_ASSIGNMENT_.
In the listing below, how many lines hold "down"? Give the number only.
[Opening DATA TO EXAMINE section]
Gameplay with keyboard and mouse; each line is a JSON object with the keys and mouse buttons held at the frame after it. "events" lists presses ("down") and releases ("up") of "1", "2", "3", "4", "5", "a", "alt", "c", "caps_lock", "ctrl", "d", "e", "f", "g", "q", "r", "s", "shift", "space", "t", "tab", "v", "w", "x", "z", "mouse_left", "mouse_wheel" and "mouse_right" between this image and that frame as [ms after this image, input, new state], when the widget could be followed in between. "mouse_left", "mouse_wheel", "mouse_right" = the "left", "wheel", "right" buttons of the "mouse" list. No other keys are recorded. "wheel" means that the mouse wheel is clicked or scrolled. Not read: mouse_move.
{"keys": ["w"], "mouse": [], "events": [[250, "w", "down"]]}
[Closing DATA TO EXAMINE section]
[Opening DATA TO EXAMINE section]
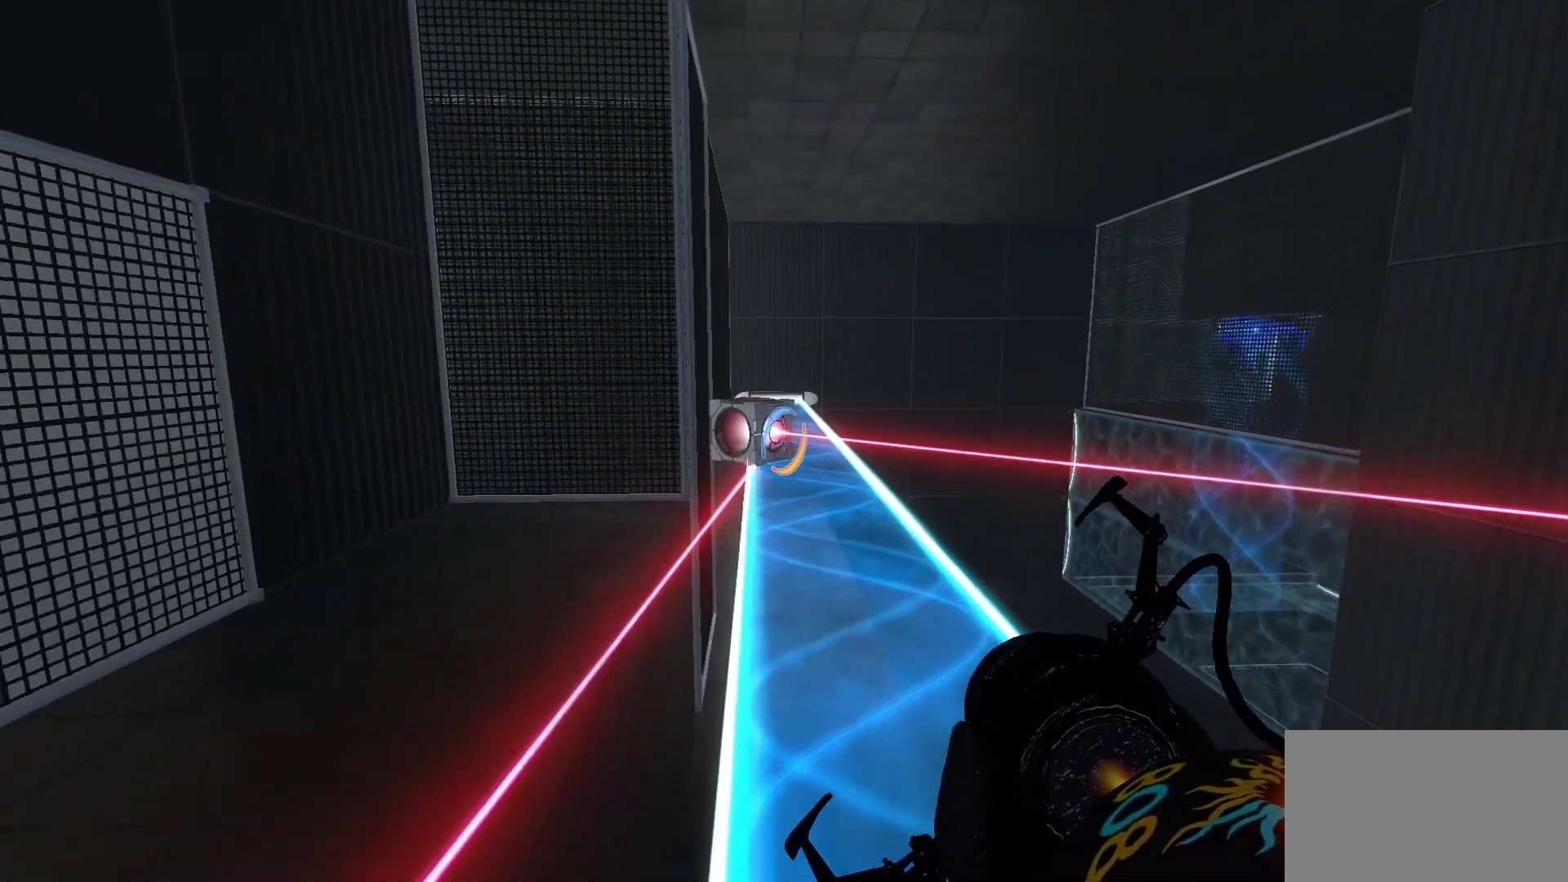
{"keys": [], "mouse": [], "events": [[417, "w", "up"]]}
[Closing DATA TO EXAMINE section]
[Opening DATA TO EXAMINE section]
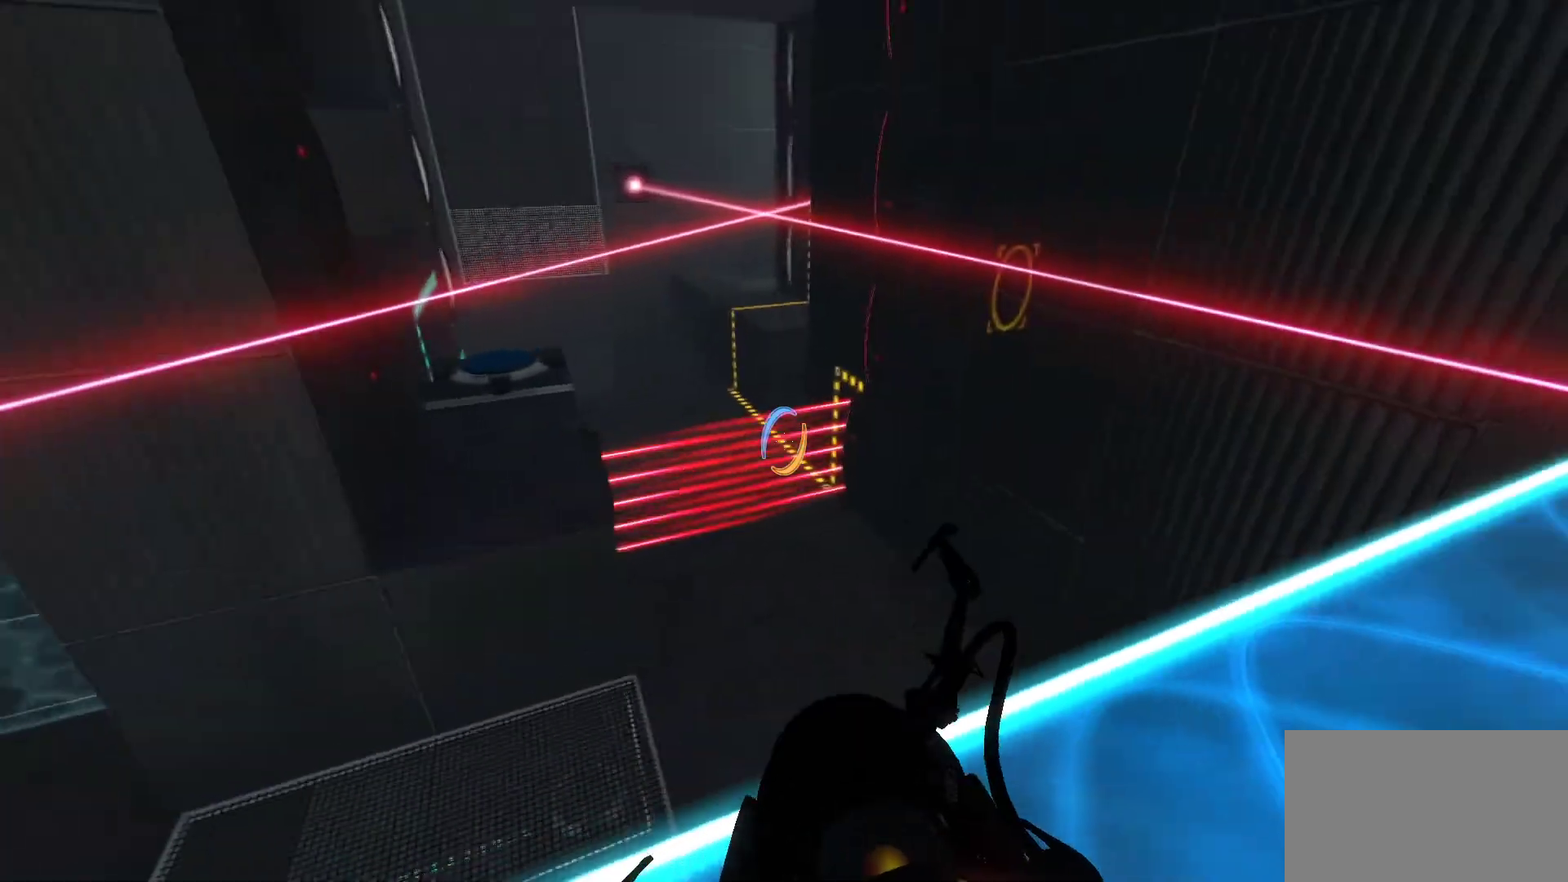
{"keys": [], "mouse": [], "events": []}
[Closing DATA TO EXAMINE section]
_SOLUTION TO THE EXERCISE_.
2